但这个修正后的script是无法直接用于修复OX-7中已有的失误的，用简单替换的方法也不行，因为音标字符再映射回去存在一对多的关系。

我想出来的解决办法是重新生成一份正确的音标字典（dict），然后对OX-7中单词的音标查表替换，音标字典的原始形式略如下所示：

★zero | /ˈzɪərəʊ; ˈzɪro/
★zest | /zest; zɛst/
★zestful | /-fʊl; -fəl/
★zestfully | /-fʊlɪ; -fəlɪ/
★zigzag | /ˈzɪgzæg; ˈzɪɡzæɡ/
★zillion | /ˈzɪlɪən; ˈzɪljən/
★zinc | /zɪŋk; zɪŋk/
★zing | /zɪŋ; zɪŋ/
★Zion | /ˈzaɪən; ˈzaɪən/
★Zionism | /ˈzaɪənɪzəm; ˈzaɪənˌɪzəm/
★Zionist | /ˈzaɪənɪst; ˈzaɪənɪst/
★zip | /zɪp; zɪp/
★Zip code | /ˈzɪp kəʊd; ˈzɪpˌkod/
★zircon | /ˈzɜːkɒn; ˈzɝˌkɑn/
★zither | /ˈzɪðə(r); ˈzɪðɚ/
★zodiac | /ˈzəʊdɪæk; ˈzodɪˌæk/
★zodiacal | /zəʊˈdaɪəkl; zoˈdaɪəkl/
★zombie | /ˈzɒmbɪ; ˈzɑmbɪ/
★zone | /zəʊn; zon/
★zonal | /ˈzəʊnl; ˈzonl/
★zonked | /zɒŋkt; zɑŋkt/
★zoo | /zuː; zu/
★zoology | /zəʊˈɒlədʒɪ; zoˈɑlədʒɪ/
★zoological | /ˌzəʊəˈlɒdʒɪkl; ˌzoəˈlɑdʒɪkl/
★zoologically | /-klɪ; -klɪ/
★zoologist | /zəʊˈɒlədʒɪst; zoˈɑlədʒɪst/
★zoom | /zuːm; zum/
★zoophyte | /ˈzəʊəfaɪt; ˈzoəˌfaɪt/
★zucchini | /zʊˈkiːnɪ; zuˈkinɪ/
★Zulu | /ˈzuːluː; ˈzulu/

查表替换则用如下代码：

#!/usr/bin/env python
# -*- coding: utf-8 -*-


import re


def converter(match):
    ph_dict ={}

    file_erratum = r'C:\Users\xxx\Desktop\ph.txt'
    with open(file_erratum, 'r', encoding='UTF-8') as fe:
        text_list = fe.readlines()
        for row in text_list:
            ph_dict[row.split('|')[0]] = row.split('|')[1]

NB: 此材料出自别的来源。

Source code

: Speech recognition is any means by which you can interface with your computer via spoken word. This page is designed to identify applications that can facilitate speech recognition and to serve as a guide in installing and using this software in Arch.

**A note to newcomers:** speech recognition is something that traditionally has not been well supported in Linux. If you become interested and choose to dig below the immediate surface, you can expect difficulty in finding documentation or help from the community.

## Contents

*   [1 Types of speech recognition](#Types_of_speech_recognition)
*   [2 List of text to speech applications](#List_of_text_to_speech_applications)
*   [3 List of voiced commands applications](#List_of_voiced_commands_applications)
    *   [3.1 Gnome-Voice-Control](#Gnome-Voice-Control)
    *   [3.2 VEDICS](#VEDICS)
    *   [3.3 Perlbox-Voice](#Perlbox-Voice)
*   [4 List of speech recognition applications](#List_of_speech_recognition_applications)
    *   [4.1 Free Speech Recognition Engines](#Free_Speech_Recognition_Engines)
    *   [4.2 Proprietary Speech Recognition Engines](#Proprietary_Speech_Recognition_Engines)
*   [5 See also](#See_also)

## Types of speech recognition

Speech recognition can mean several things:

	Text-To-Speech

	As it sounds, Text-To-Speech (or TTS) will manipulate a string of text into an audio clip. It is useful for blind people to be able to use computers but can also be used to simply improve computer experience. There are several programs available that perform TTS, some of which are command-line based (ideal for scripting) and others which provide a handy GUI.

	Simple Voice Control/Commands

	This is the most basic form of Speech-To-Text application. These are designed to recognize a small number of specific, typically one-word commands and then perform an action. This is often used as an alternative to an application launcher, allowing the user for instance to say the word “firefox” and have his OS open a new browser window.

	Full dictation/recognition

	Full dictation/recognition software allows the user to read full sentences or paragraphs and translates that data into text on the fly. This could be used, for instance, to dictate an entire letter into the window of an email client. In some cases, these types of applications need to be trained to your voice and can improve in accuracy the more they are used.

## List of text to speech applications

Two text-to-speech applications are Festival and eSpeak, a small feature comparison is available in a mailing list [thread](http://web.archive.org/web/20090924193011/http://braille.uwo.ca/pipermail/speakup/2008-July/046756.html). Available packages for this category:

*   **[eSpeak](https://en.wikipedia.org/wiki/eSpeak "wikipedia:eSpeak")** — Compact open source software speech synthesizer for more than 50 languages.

    headword = match.group(1)
    phonetic = match.group(2)

    if headword in ph_dict:
        correct_symbol = headword + '\n' + ph_dict[headword].strip() + ' '
        print(correct_symbol)

    else:
        correct_symbol = match.group()

    return correct_symbol


def main():
    file_src = r'C:\Users\xxx\Desktop\OX-7.txt'
    file_dst = r'C:\Users\xxx\Desktop\OX-8.txt'

    with open(file_src, 'r', encoding='UTF-8') as f:
        text = f.read()

        p = re.compile('(★.*?)\n(/.{1,60}?; .{1,40}?/ )')

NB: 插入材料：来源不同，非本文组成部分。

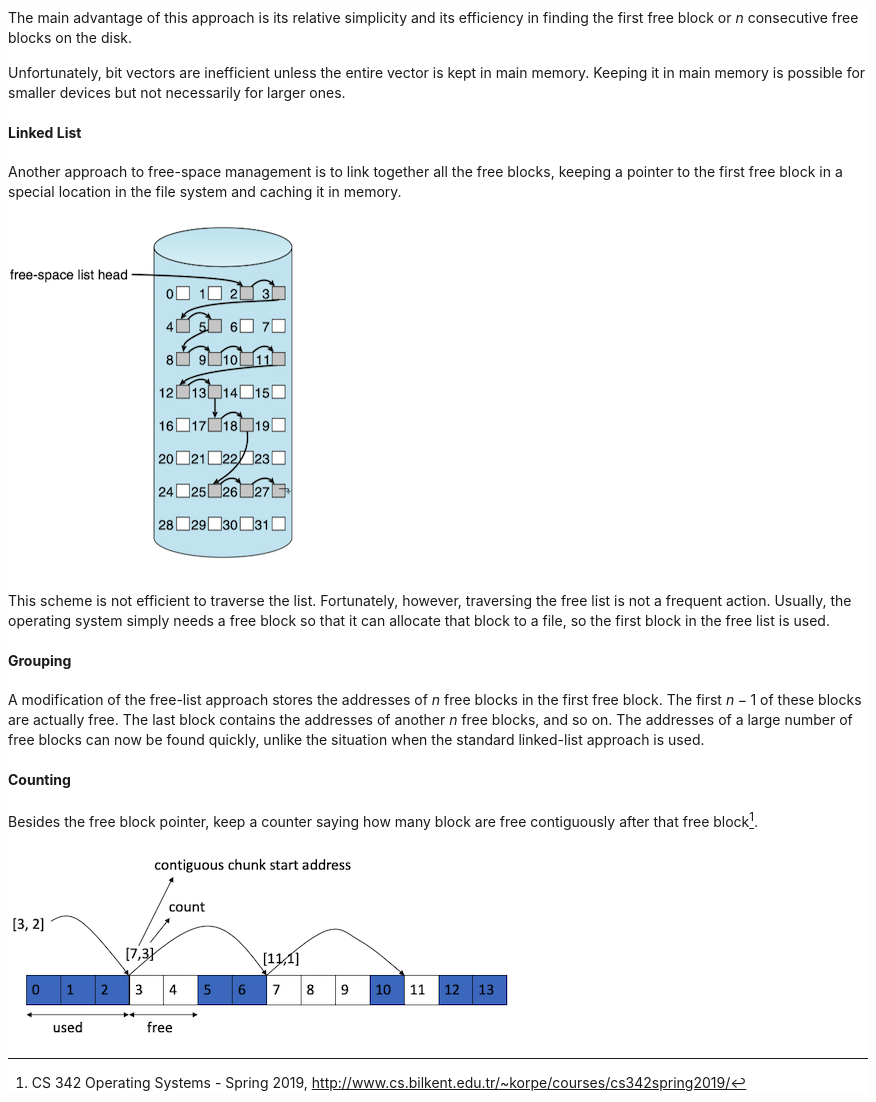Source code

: The main advantage of this approach is its relative simplicity and its efficiency in finding the first free block or $n$ consecutive free blocks on the disk.

Unfortunately, bit vectors are inefficient unless the entire vector is kept in main memory. Keeping it in main memory is possible for smaller devices but not necessarily for larger ones.



#### Linked List

Another approach to free-space management is to link together all the free blocks, keeping a pointer to the first free block in a special location in the file system and caching it in memory.


![linked_free_space_list_on_disk](figures/linked_free_space_list_on_disk.png)


This scheme is not efficient to traverse the list. Fortunately, however, traversing the free list is not a frequent action. Usually, the operating system simply needs a free block so that it can allocate that block to a file, so the first block in the free list is used.


#### Grouping

A modification of the free-list approach stores the addresses of $n$ free blocks in the first free block. The first $n−1$ of these blocks are actually free. The last block contains the addresses of another $n$ free blocks, and so on. The addresses of a large number of free blocks can now be found quickly, unlike the situation when the standard linked-list approach is used.


#### Counting

Besides the free block pointer, keep a counter saying how many block are free contiguously after that free block[^1].

![couting_free_space_list_on_disk](figures/couting_free_space_list_on_disk.png)


[^1]: CS 342 Operating Systems - Spring 2019, http://www.cs.bilkent.edu.tr/~korpe/courses/cs342spring2019/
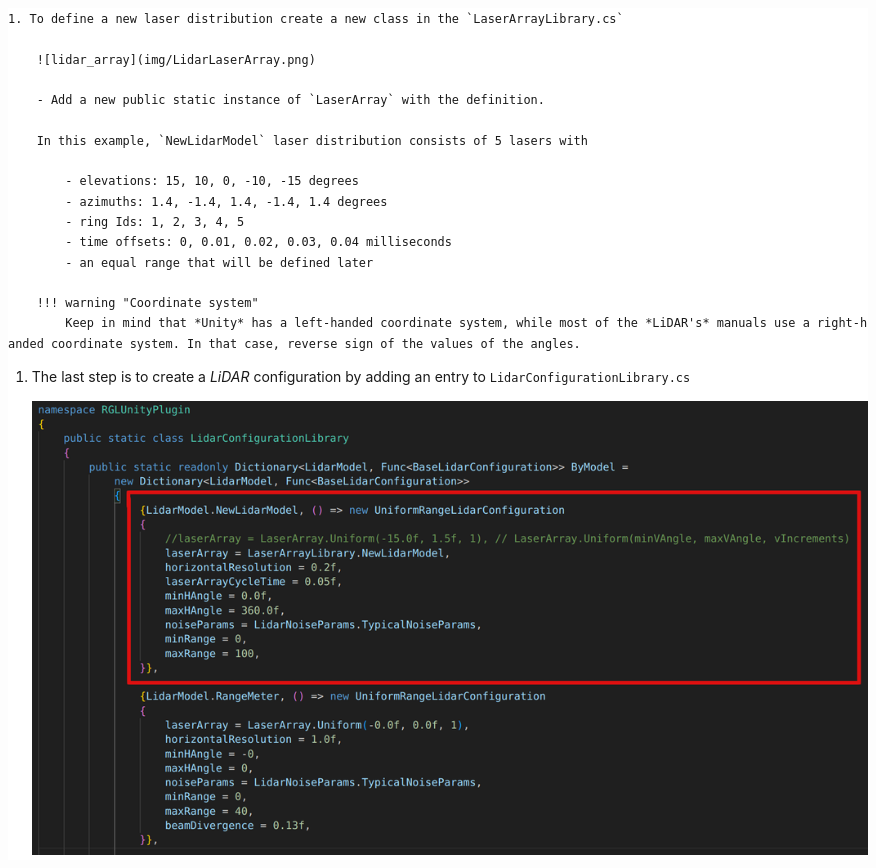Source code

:     1. To define a new laser distribution create a new class in the `LaserArrayLibrary.cs`

        ![lidar_array](img/LidarLaserArray.png)

        - Add a new public static instance of `LaserArray` with the definition.

        In this example, `NewLidarModel` laser distribution consists of 5 lasers with
        
            - elevations: 15, 10, 0, -10, -15 degrees
            - azimuths: 1.4, -1.4, 1.4, -1.4, 1.4 degrees
            - ring Ids: 1, 2, 3, 4, 5
            - time offsets: 0, 0.01, 0.02, 0.03, 0.04 milliseconds
            - an equal range that will be defined later

        !!! warning "Coordinate system"
            Keep in mind that *Unity* has a left-handed coordinate system, while most of the *LiDAR's* manuals use a right-handed coordinate system. In that case, reverse sign of the values of the angles.

1. The last step is to create a *LiDAR* configuration by adding an entry to `LidarConfigurationLibrary.cs`

    ![lidar_configuration](img/LidarConfiguration.png)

        result = re.sub(p, converter, text)

    with open(file_dst, 'w', encoding='UTF-8') as fo:
        fo.write(result)


if __name__ == '__main__':
    main()

程序本身workable，修正了绝大多数不规范的音标，是否高效再说了。现在的问题是，如何评估这种批量修改造成的潜在误伤？针对这种没有形式化规范过的纯文本数据，正则/程序批量修改我一直是比较忌讳的，尽量少用，但数据量较大，手工一个个修正也不太现实，看来只能折中选择。

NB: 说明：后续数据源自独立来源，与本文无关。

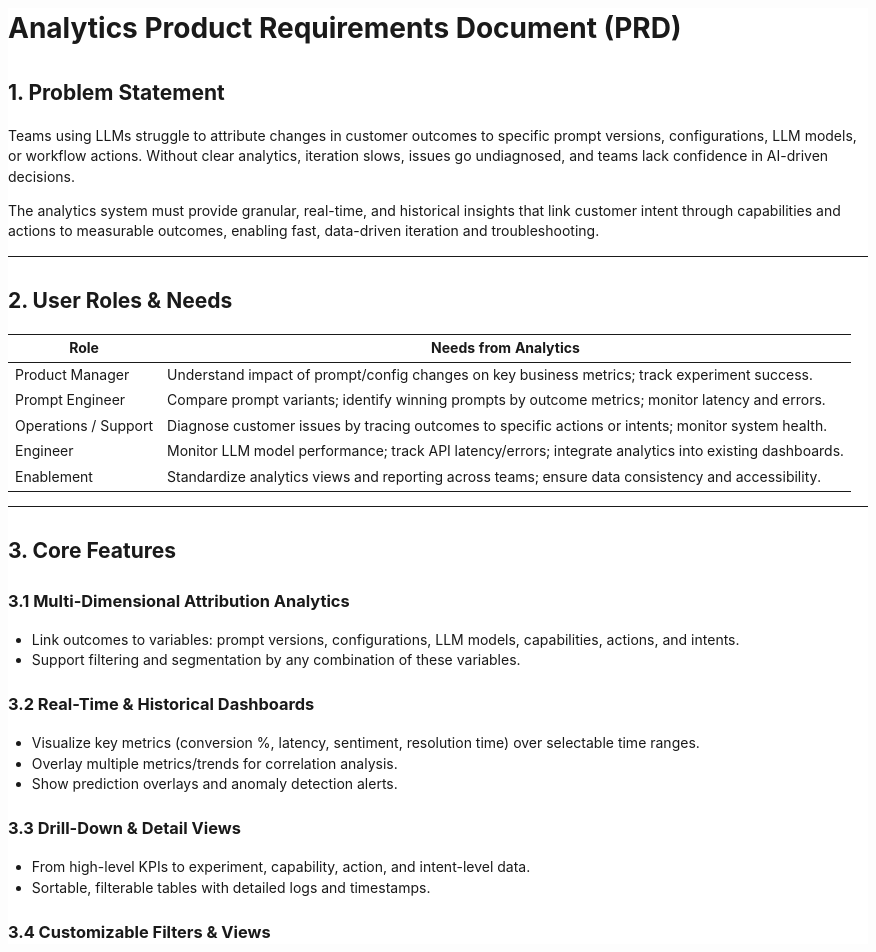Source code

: # **Analytics Product Requirements Document (PRD)**

## **1\. Problem Statement**

Teams using LLMs struggle to attribute changes in customer outcomes to specific prompt versions, configurations, LLM models, or workflow actions. Without clear analytics, iteration slows, issues go undiagnosed, and teams lack confidence in AI-driven decisions.

The analytics system must provide granular, real-time, and historical insights that link customer intent through capabilities and actions to measurable outcomes, enabling fast, data-driven iteration and troubleshooting.

---

## **2\. User Roles & Needs**

| Role | Needs from Analytics |
| ----- | ----- |
| Product Manager | Understand impact of prompt/config changes on key business metrics; track experiment success. |
| Prompt Engineer | Compare prompt variants; identify winning prompts by outcome metrics; monitor latency and errors. |
| Operations / Support | Diagnose customer issues by tracing outcomes to specific actions or intents; monitor system health. |
| Engineer | Monitor LLM model performance; track API latency/errors; integrate analytics into existing dashboards. |
| Enablement | Standardize analytics views and reporting across teams; ensure data consistency and accessibility. |

---

## **3\. Core Features**

### **3.1 Multi-Dimensional Attribution Analytics**

* Link outcomes to variables: prompt versions, configurations, LLM models, capabilities, actions, and intents.  
* Support filtering and segmentation by any combination of these variables.

### **3.2 Real-Time & Historical Dashboards**

* Visualize key metrics (conversion %, latency, sentiment, resolution time) over selectable time ranges.  
* Overlay multiple metrics/trends for correlation analysis.  
* Show prediction overlays and anomaly detection alerts.

### **3.3 Drill-Down & Detail Views**

* From high-level KPIs to experiment, capability, action, and intent-level data.  
* Sortable, filterable tables with detailed logs and timestamps.

### **3.4 Customizable Filters & Views**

用正则“/.{1,60}?; .{1,40}?/”搜索OX-7，返回29177个结果，用“/.{1,60}?; .{1,40}?/ ”（最后加了空格），返回27394个结果，用“^/.{1,60}?; .{1,40}?/ ” （指定以“/”开头），返回26935个结果。说明了牛高4中大概有28000左右个音标，上列“查表替换”script选择最严格的正则表达式，只会修改26935个音标，剩余的1000、2000个音标，只能人工查核纠正了。

mixivivo · 2022 年2 月 12 日 13:11

这不是说剩下的1000、2000个音标就肯定有问题，这些音标中只有DJ音标部分包含“ɔ、u”（原始形式“C”、“J”），KK音标中包含“ʊ、ɜːr、ər”（原始形式“U”、“[”、“L”）的有毛病，需要进一步人工修正。

匿名1217 · 2022 年2 月 12 日 13:28

针对原始文本可以提供一个思路。先为音标部分加入html标签，用Kingsoft Phonetic渲染音标，保存浏览器中的结果即可，方便快速，100%准确。

mixivivo · 2022 年2 月 12 日 13:44

你说的这种办法保存出来的结果是错的，依然是“乱码”，自己试试就知道了，私码修改要用（正确的）映射表替换的方法，浏览器只保证渲染效果，不会改变原始数据。而且，给原始文本音标部分加标签工作原理和用正则、程序直接修改音标没什么区别，同样各种误伤与漏改。

mixivivo · 2022 年2 月 12 日 14:18

还有，牛高4用金山音标字体渲染出来的音标本身有些就是错误的，或者说，不规范，不符合牛高4纸本书的音标标注，像“watch”，金山字体渲染出来的音标是 /wɔtʃ; wɑtʃ/ ，实际上纸版书的音标是 /wɒtʃ; wɑtʃ/ ，“put”金山音标是 /put; pʊt/ ，纸本书上是 /pʊt; put/ ，何以至此，我也不清楚，我校改其文本的原则是尽量符合纸本书原文。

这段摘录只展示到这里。